| Literature DB >> 28326407 |
Martin Bédard1, Simon Corriveau-Durand2.
Abstract
To our knowledge, proximal tibiofibular joint instability has never been reported in a patient with a total knee arthroplasty (TKA). We present the case of a patient with anterolateral proximal tibiofibular joint instability associated with a complex primary TKA. In 2010, a male patient of 47 years was referred for TKA after posttraumatic osteoarthritis. The patient's history includes a fracture of the left lateral tibial plateau in 2008 and removal of osteosynthesis material in 2009. TKA with a lateral metal augment and intramedullary stem was performed in 2010. After TKA, instability of the left proximal tibiofibular joint (PTFJ) was diagnosed. The patient underwent PTFJ arthrodesis and, at 5 years' follow-up, had no residual pain, with full range of motion. In this case, arthrodesis was the only possible surgical option because reconstruction surgeries require the establishment of bone tunnels in the tibia and fibula for the passage of a graft. Low bone quality and the use of an intramedullary stem with a metal augment in the tibia made any reconstruction technique unfeasible because the proximal tibia was obliterated. Although several PTFJ reconstruction techniques are available, they are difficult to apply to patients with a complex TKA.Entities:
Keywords: Arthrodesis; Proximal tibiofibular joint instability; Total knee arthroplasty
Year: 2016 PMID: 28326407 PMCID: PMC5045469 DOI: 10.1016/j.artd.2015.12.001
Source DB: PubMed Journal: Arthroplast Today ISSN: 2352-3441
Timeline of the patient's case history.
| Date | Event |
|---|---|
| 2008 | Patient undergoes an open reduction internal fixation after had a Schatzker type 2 lateral tibial plateau fracture after a fall from a height of 10 feet (3 m). |
| 2009 | Patient is diagnosed with malunion with significant depression of the lateral tibial plateau.
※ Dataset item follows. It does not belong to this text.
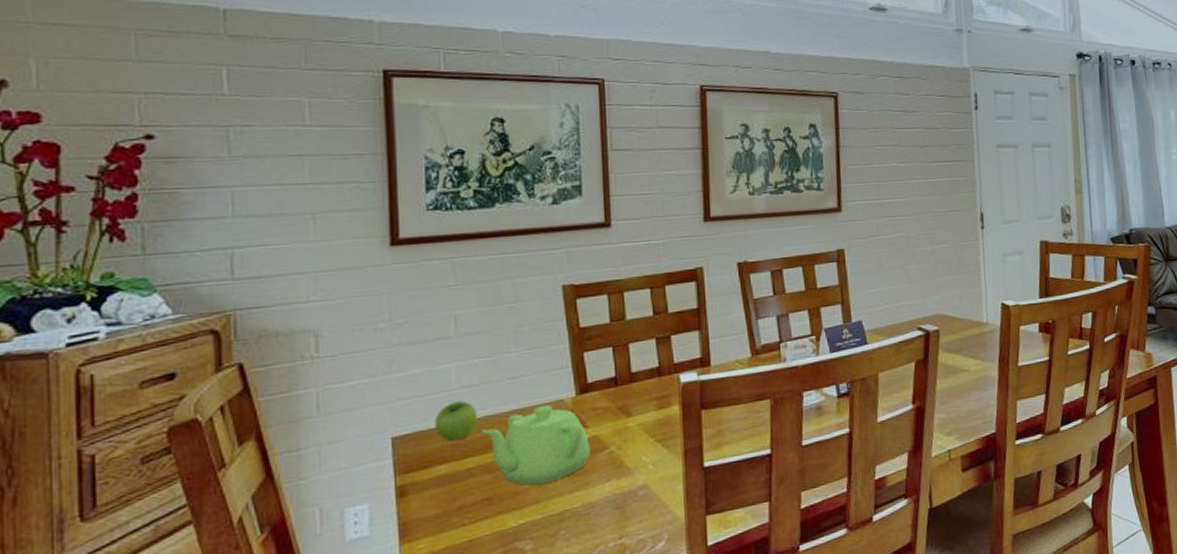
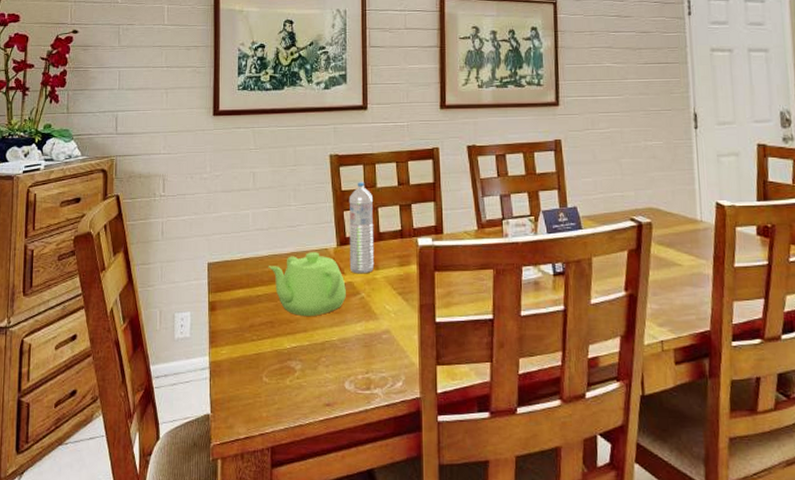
fruit: present [434,401,478,442] -> none [236,241,266,272]
water bottle: none [589,315,626,425] -> present [348,182,375,274]

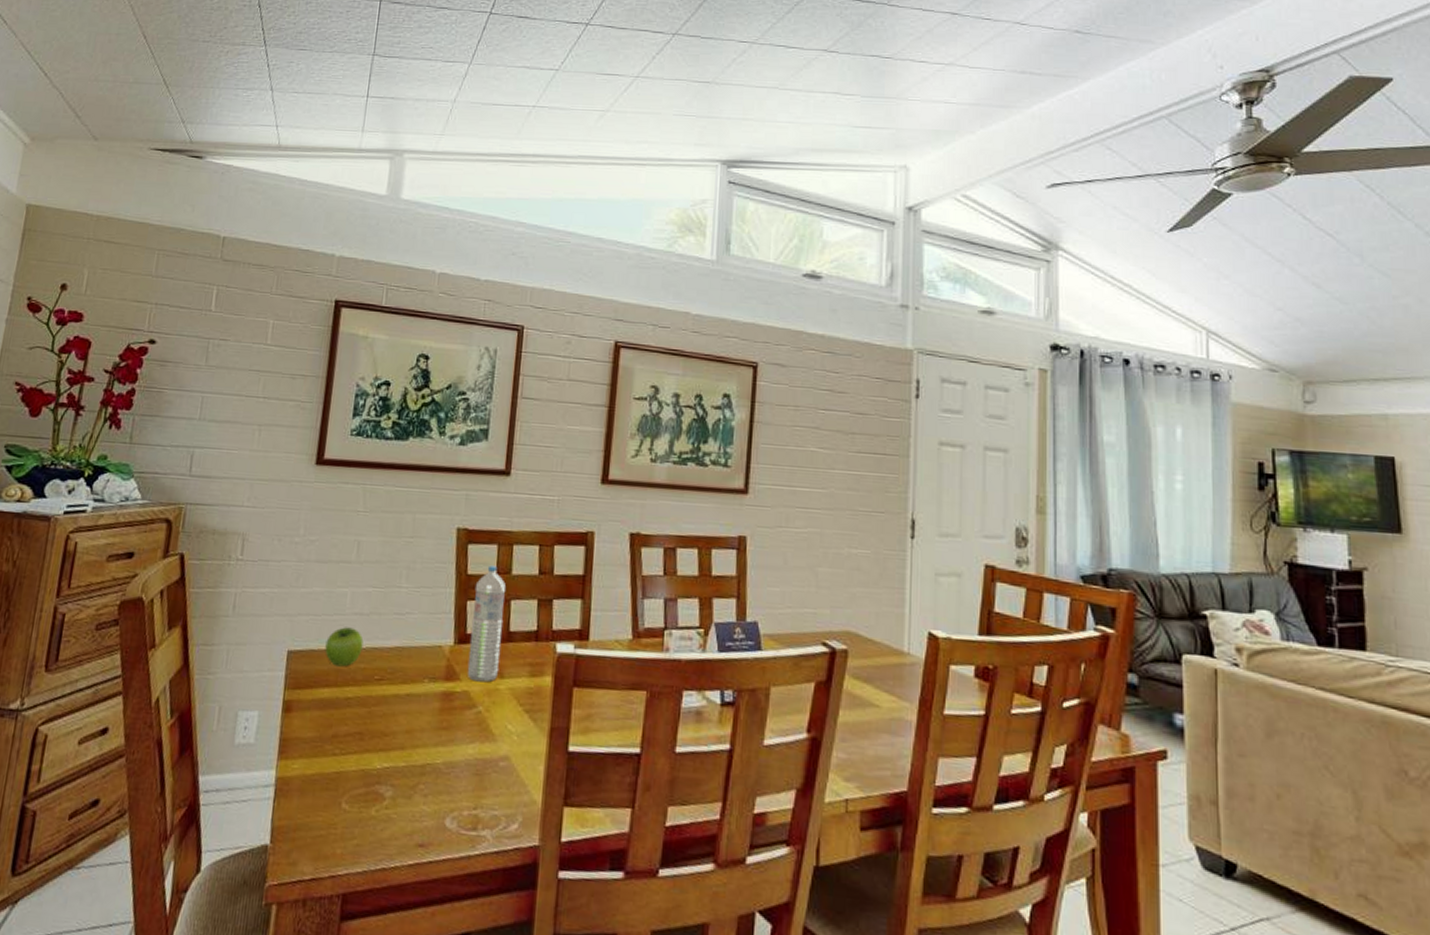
fruit: none [236,241,266,272] -> present [325,627,364,667]
teapot: present [268,252,346,317] -> none [364,648,460,731]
Osteosynthesis material is removed, leaving the patient with pain and functional impairment marked by an inability to bear weight. |
| 2009-2010 | Patient develops posttraumatic osteoarthritis, is unable to bear weight on the affected knee, and is required to use crutches for 2 years. |
| April 2010 | Patient undergoes TKA. After TKA, patient reports lateral knee pain when bearing weight on the affected knee. |
| July 2011 | Dynamic fluoroscopy of the proximal tibiofibular joint is done, and PTJI is diagnosed. Patient undergoes arthrodesis on the affected knee. |
| January 2012 | Patient reports complete pain relief after arthrodesis. |
| February 2015 | Patient has no residual pain in the knee or in the ankle, with full range of motion, at the latest follow-up. |
Figure 1Radiograph of the patient's knee before TKA revealing posttraumatic osteoarthritis.
Figure 2Radiograph of the patient's knee after TKA.
Figure 3Image of the knee revealing PTJI.
Figure 4Image of the knee after arthrodesis showing the placement of 2 cancellous screws across the PTFJ to stabilize the proximal fibula.